- _WHAT YOU WILL DO_
From the article on Intel Scalable System Framework and deep learning performance, extract the passage starting with "The challenge of" and going on through "pattern recognition tasks.", copying it without changes.
*** Opening of DOCUMENT SEGMENT ***
Intel Scalable System Framework Facilitates Deep Learning Performance

Print Friendly, PDF & Email

In this special guest feature, Rob Farber from TechEnablement writes that the Intel Scalable Systems Framework is pushing the boundaries of Machine Learning performance.

Rob Farber, Founder, TechEnablement.com

Rob Farber, Founder, TechEnablement.com

The challenge of training a machine learning algorithm to accurately solve complex problems requires large amounts of data that greatly increase a system’s computational, memory, and network requirements. Meeting this challenge with the right technology mix amplifies the ability of a system to train machine and deep learning neural networks to solve complex pattern recognition tasks.

To help customers create systems run deep learning—as well as other HPC, Big Data, and visualization workloads—Intel introduced Intel Scalable System Framework (Intel SSF). It provides a common framework that can support workloads running on everything from small workgroup clusters to the world’s largest supercomputers and on-demand cloud computing. The latest information from Intel can be found on the Intel machine learning portal.
*** Close of DOCUMENT SEGMENT ***
*** Opening of AVAILABLE DATA ***
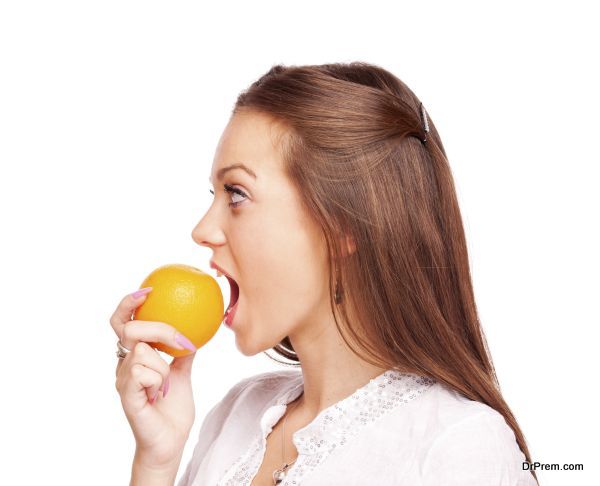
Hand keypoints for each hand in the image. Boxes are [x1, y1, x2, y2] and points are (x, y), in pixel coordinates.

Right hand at [111, 289, 197, 466]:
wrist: (171, 441)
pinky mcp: (126, 394)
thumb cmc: (173, 408)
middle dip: (158, 330)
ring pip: (142, 352)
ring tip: (167, 385)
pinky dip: (160, 380)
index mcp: (135, 356)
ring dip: (164, 367)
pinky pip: (143, 372)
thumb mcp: (183, 372)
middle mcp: (124, 365)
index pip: (123, 323)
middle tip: (179, 341)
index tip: (148, 290)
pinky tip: (160, 394)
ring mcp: (122, 380)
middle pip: (130, 330)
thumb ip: (183, 350)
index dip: (129, 304)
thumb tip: (197, 327)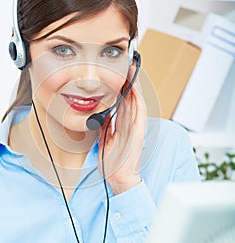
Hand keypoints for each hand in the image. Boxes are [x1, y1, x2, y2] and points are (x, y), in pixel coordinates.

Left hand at [98, 64, 146, 194]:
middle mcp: (131, 123)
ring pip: (137, 102)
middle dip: (130, 81)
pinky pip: (140, 114)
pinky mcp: (139, 133)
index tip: (119, 74)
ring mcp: (136, 127)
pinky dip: (138, 101)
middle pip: (132, 98)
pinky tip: (135, 90)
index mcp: (123, 124)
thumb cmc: (113, 160)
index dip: (122, 87)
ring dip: (136, 87)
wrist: (118, 176)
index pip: (124, 101)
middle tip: (127, 66)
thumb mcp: (105, 138)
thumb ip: (106, 125)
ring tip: (132, 71)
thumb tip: (102, 113)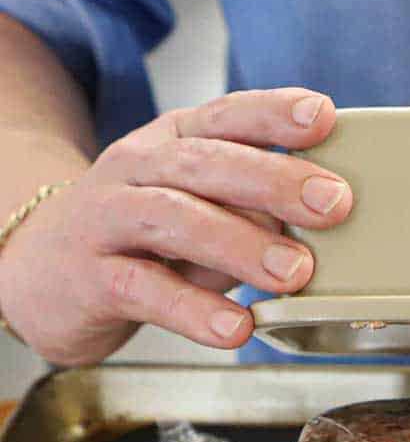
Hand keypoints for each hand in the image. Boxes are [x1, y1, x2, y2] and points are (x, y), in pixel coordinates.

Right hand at [0, 88, 352, 363]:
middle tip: (333, 204)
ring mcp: (107, 219)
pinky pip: (145, 289)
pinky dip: (194, 311)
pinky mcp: (91, 277)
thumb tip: (325, 217)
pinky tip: (235, 328)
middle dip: (275, 180)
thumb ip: (255, 209)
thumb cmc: (146, 241)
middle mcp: (137, 169)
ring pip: (173, 218)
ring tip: (294, 273)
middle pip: (205, 163)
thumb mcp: (203, 212)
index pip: (225, 115)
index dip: (273, 113)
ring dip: (241, 245)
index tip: (323, 117)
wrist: (44, 275)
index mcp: (173, 142)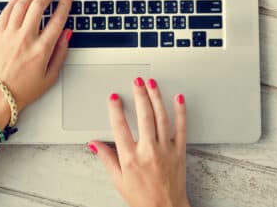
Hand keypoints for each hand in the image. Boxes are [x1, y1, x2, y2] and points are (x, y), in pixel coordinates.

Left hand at [0, 0, 71, 125]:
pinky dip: (13, 1)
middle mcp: (25, 39)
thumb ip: (61, 52)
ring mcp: (9, 35)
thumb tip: (66, 34)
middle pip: (38, 6)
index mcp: (41, 49)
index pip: (57, 19)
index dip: (64, 5)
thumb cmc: (23, 89)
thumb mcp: (50, 76)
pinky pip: (6, 12)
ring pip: (21, 5)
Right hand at [89, 78, 189, 206]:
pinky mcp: (179, 151)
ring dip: (156, 97)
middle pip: (144, 116)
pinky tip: (178, 98)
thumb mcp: (118, 181)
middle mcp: (148, 151)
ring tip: (152, 83)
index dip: (116, 109)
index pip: (120, 127)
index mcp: (131, 158)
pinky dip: (180, 112)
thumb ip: (107, 159)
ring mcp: (166, 149)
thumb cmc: (142, 198)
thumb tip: (95, 144)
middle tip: (136, 81)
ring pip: (162, 117)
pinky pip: (181, 128)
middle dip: (139, 95)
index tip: (114, 97)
*** Close of AVAILABLE DATA ***
- _EXERCISE RESPONSE_
The challenge of training a machine learning algorithm to accurately solve complex problems requires large amounts of data that greatly increase a system’s computational, memory, and network requirements. Meeting this challenge with the right technology mix amplifies the ability of a system to train machine and deep learning neural networks to solve complex pattern recognition tasks.